Imagine an AWS Data Pipeline setup that contains only the following:
myEmrActivity1
and myEmrActivity2
that takes command-runner.jar, spark-submit and a few other arguments like Python version to use. The arguments are different for each activity.so, for example, MyEmrActivity1
runs a spark job that calculates the total number of absences for a given year, so an example parameter for the EmrActivity for that job might be:
myEmrActivity1: command-runner.jar,spark-submit,--master,yarn-cluster,--deploy-mode,cluster,PYTHON=python36,s3://amznhadoopactivity/school-attendance-python36/calculate_attendance_for_year.py,2017
where 2017 indicates the year supplied to the Python script.

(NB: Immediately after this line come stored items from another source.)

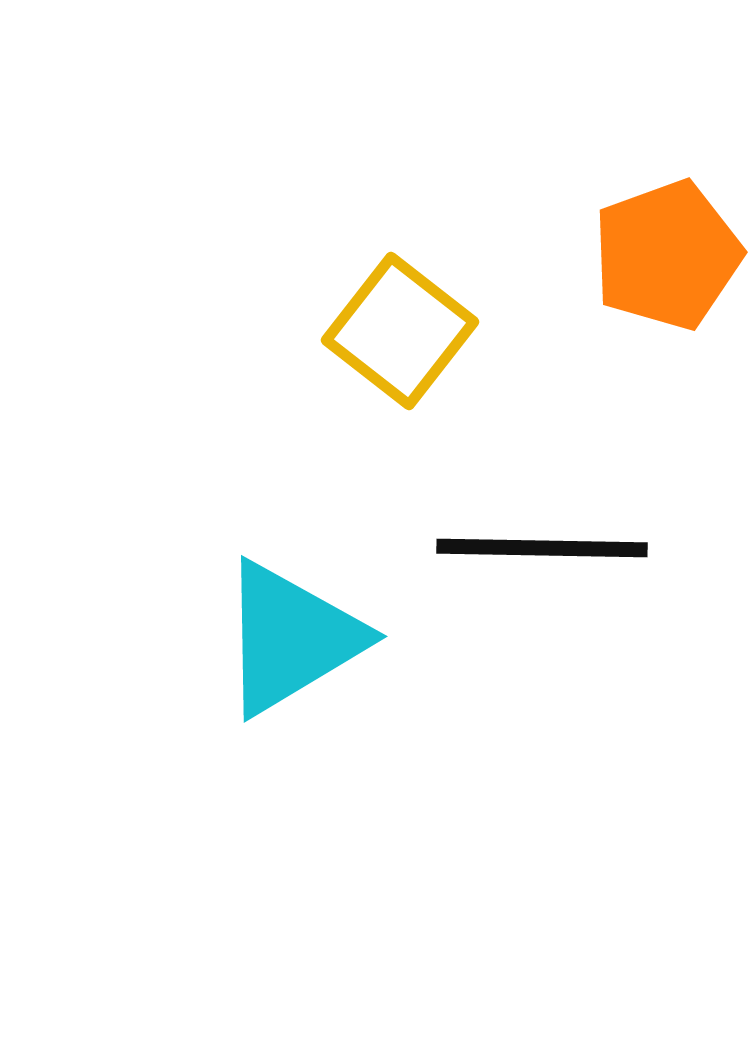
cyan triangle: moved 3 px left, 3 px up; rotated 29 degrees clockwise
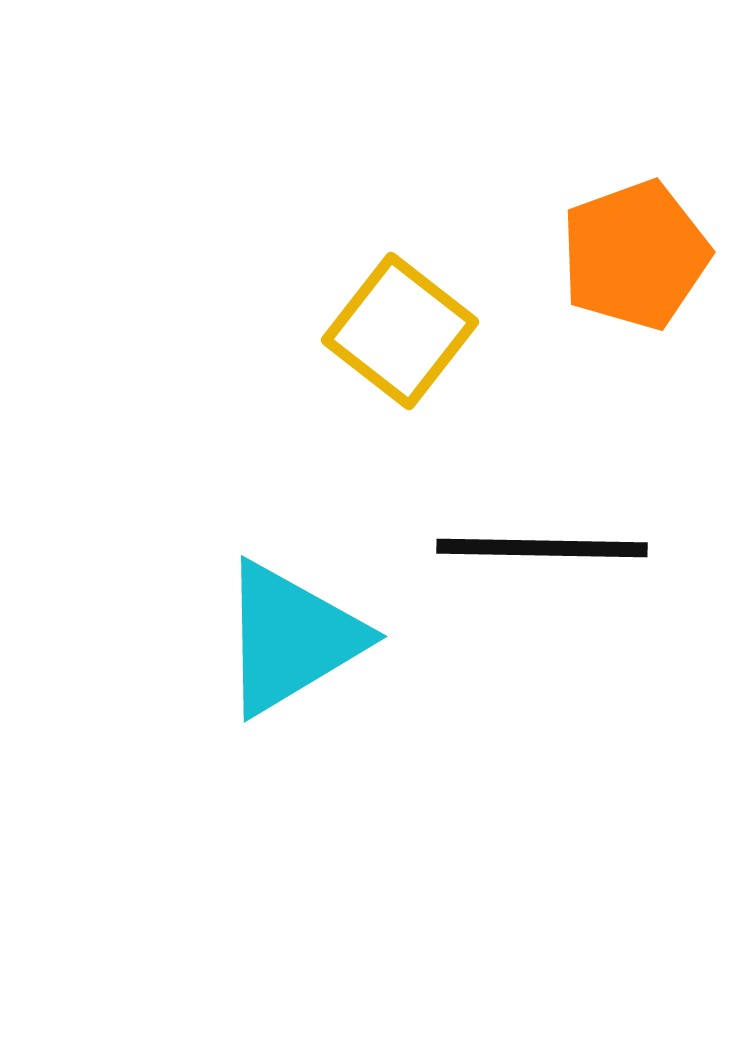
orange pentagon: moved 32 px left
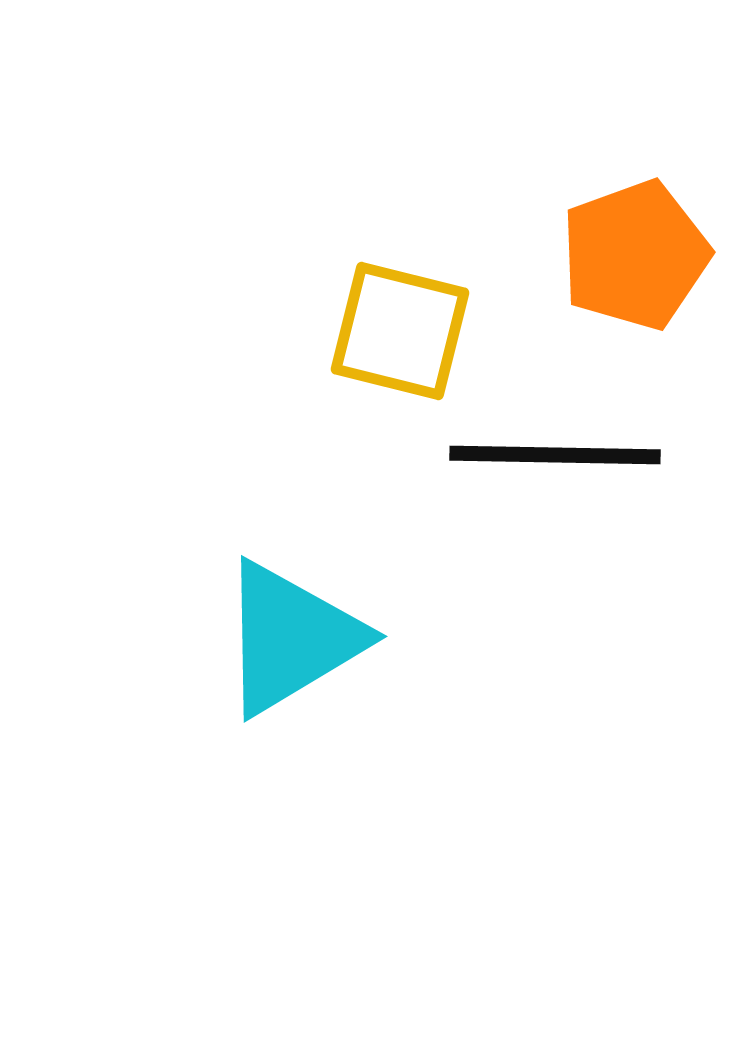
yellow square: rotated 24 degrees counterclockwise
black line: moved 13 px right, 93 px up
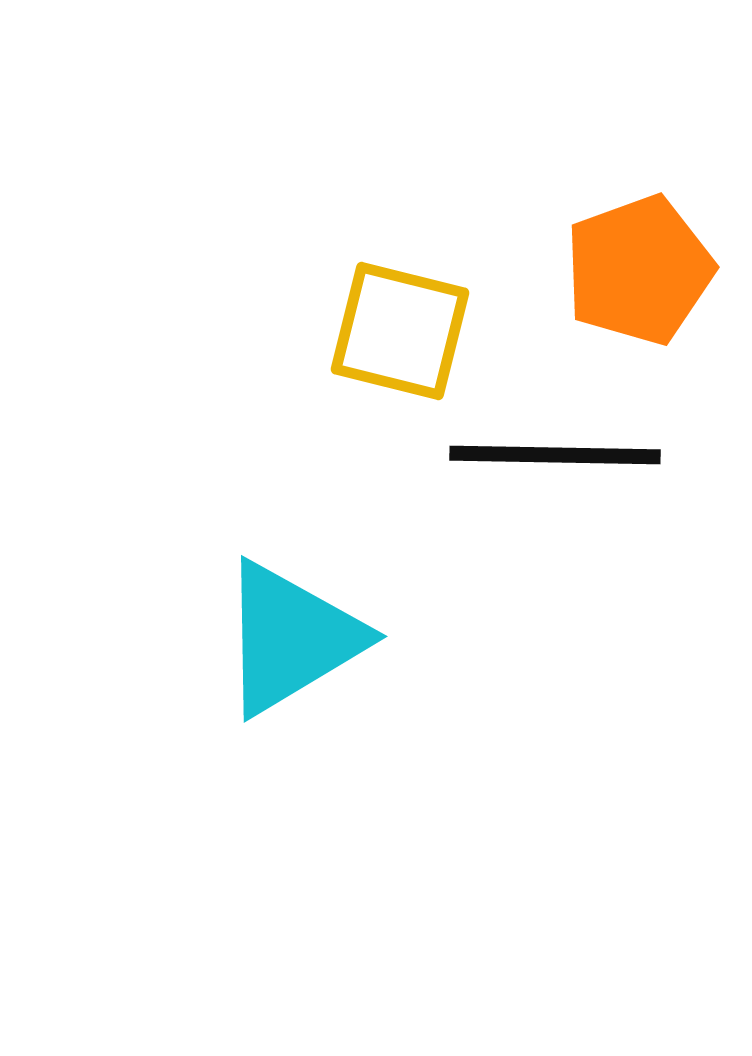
orange pentagon: moved 4 px right, 15 px down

However, the structure of HadoopActivity
is a bit different than it is for EmrActivity
. HadoopActivity
takes a Jar URI that I've filled out with s3://dynamodb-emr-<region>/emr-ddb-storage-handler/2.1.0/emr-ddb-2.1.0.jar
, with my region inserted - let's call that myHadoopActivity1
. However, I don't understand how exactly to link a step to an activity like I did with the Parameters - how would I recreate the behavior I set up with the EmrActivity in Data Pipeline with a HadoopActivity object instead? Should I be using a different .jar file?
It turns out this was pretty easy to accomplish, albeit not obvious. First things first - I should have been using a different .jar URI: /var/lib/aws/emr/step-runner/hadoop-jars/command-runner.jar. After changing that, the next steps were pretty straightforward. If you were running:
command-runner.jar,spark-submit,--master,yarn-cluster
as an EMR activity, just add a HadoopActivity, put in the .jar mentioned above, then add additional arguments to replicate the behavior of the "steps" of an EmrActivity:
Argument: command-runner.jar
Argument: spark-submit
Argument: --master
Argument: yarn-cluster
so on and so forth. So, not that difficult, but it's not also not obvious. Hope this helps someone in the future.